Las trabajadoras y trabajadores contratados por este hospital, que abrió sus puertas en Octubre de 2014, han sufrido este modelo privatizado, obligados por una crisis que en aquel momento tenía sumidos en el paro a la mitad de la juventud del país, con un gran número de parados y paradas de larga duración que no tuvieron otra elección. En estas circunstancias, les esperaba un sueldo bruto que en el caso de las enfermeras es casi exactamente la mitad que el de sus compañeras de los hospitales realmente públicos. Además del menor sueldo a cambio del mismo trabajo y por tratar a los mismos pacientes del sistema público, sufren un convenio de la sanidad privada, sensiblemente peor al del personal laboral y estatutario del SERMAS, que entre otras cosas reconoce la mitad de horas de permisos para formación, con pluses por el cumplimiento de objetivos arbitrarios y dependientes, por ejemplo, de taparse los tatuajes y llevar los zuecos del color adecuado. Por otra parte, la escasez de personal ha supuesto para el personal doblajes que estarían prohibidos en la sanidad pública. Además de agotar al personal contratado, muchos trabajadores de la comarca siguen en paro, con tal de aumentar las ganancias.

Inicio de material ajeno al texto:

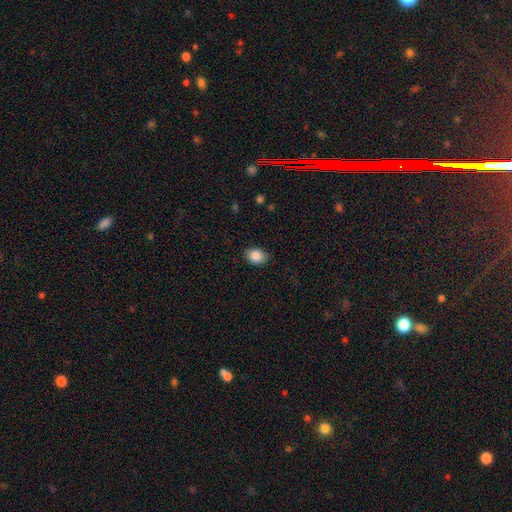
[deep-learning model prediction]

También se da un intrusismo profesional forzado, al obligar a los profesionales a realizar tareas impropias de su categoría. Estas órdenes no se ponen por escrito, generándoles también una desprotección legal si hubiera algún incidente. Con este panorama, la calidad asistencial disminuye a pesar de los esfuerzos del personal.

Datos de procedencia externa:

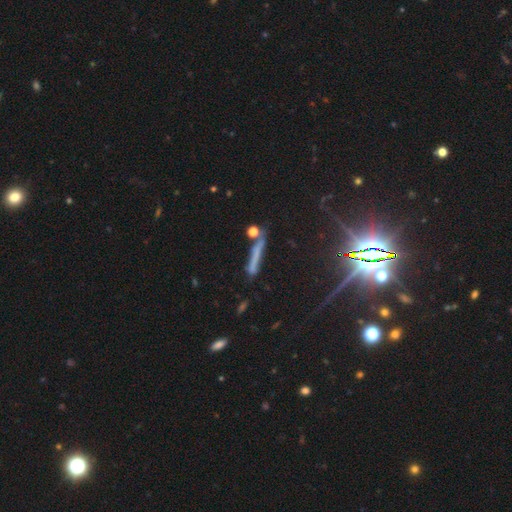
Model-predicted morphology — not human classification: Q: Smooth or featured?
A: smooth (49%); runner-up: featured or disk (30%)
Q: Merging?
A: none (68%); runner-up: minor disturbance (18%)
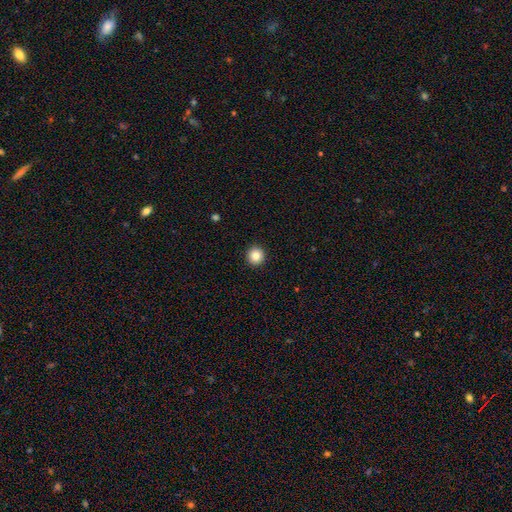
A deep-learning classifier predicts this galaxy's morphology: Smooth or featured? smooth (85%)
How rounded? round (95%)
Merging? none (94%)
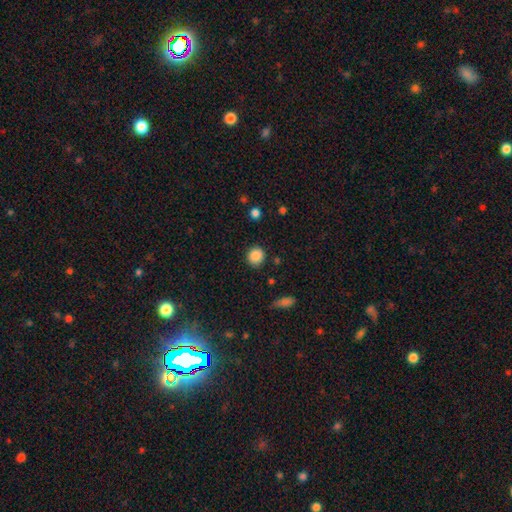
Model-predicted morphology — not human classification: Smooth or featured? Predicted: smooth (p=0.87). How rounded? Predicted: round (p=0.89). Merging? Predicted: none (p=0.87).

El último insulto ha consistido en la instauración de complementos salariales de 165 € a discreción de la empresa, sin tener en cuenta antigüedad y formación, e incluso sin realizar una valoración del rendimiento siguiendo unos criterios conocidos por las trabajadoras y trabajadores. A dedo. Frente a esta medida arbitraria, que divide a la plantilla y permite recompensar a los más dóciles o comprar el silencio de los más luchadores, el personal del hospital redactó un escrito firmado por nada menos que la mitad de la plantilla: 314 personas. La respuesta de la dirección fue recurrir a la intimidación. En una asamblea de trabajadores y trabajadoras, la responsable de Recursos Humanos grabó con su móvil a las personas que asistieron, que tuvieron que reunirse de nuevo fuera del hospital en la Casa del Pueblo de UGT. Desde entonces el miedo y las amenazas veladas y directas han sido una constante en el día a día.
Desde AME y desde el MATS, apoyamos las justas reivindicaciones de las trabajadoras y trabajadores del Hospital de Villalba. Puesto que el coste de atención de los pacientes es el mismo que en los hospitales realmente públicos, el sueldo y las demás condiciones laborales deben ser también las mismas. Lo que no cuadra en las cuentas son los beneficios de las empresas concesionarias. Por esta razón, defendemos la reversión de este hospital al SERMAS, tal y como se aprobó en la Asamblea de Madrid en Septiembre de 2015 a propuesta del PSOE con los votos favorables de Podemos, a pesar de la abstención de Ciudadanos y el voto en contra del PP. Como en Alzira, esto supondrá la subrogación de todos los trabajadores, que pasarán a depender del Servicio Madrileño de Salud. Llamamos a la población a movilizarse para lograr que este hospital sea 100% público, y que mientras tanto las condiciones laborales se homologuen para mejorar la calidad asistencial.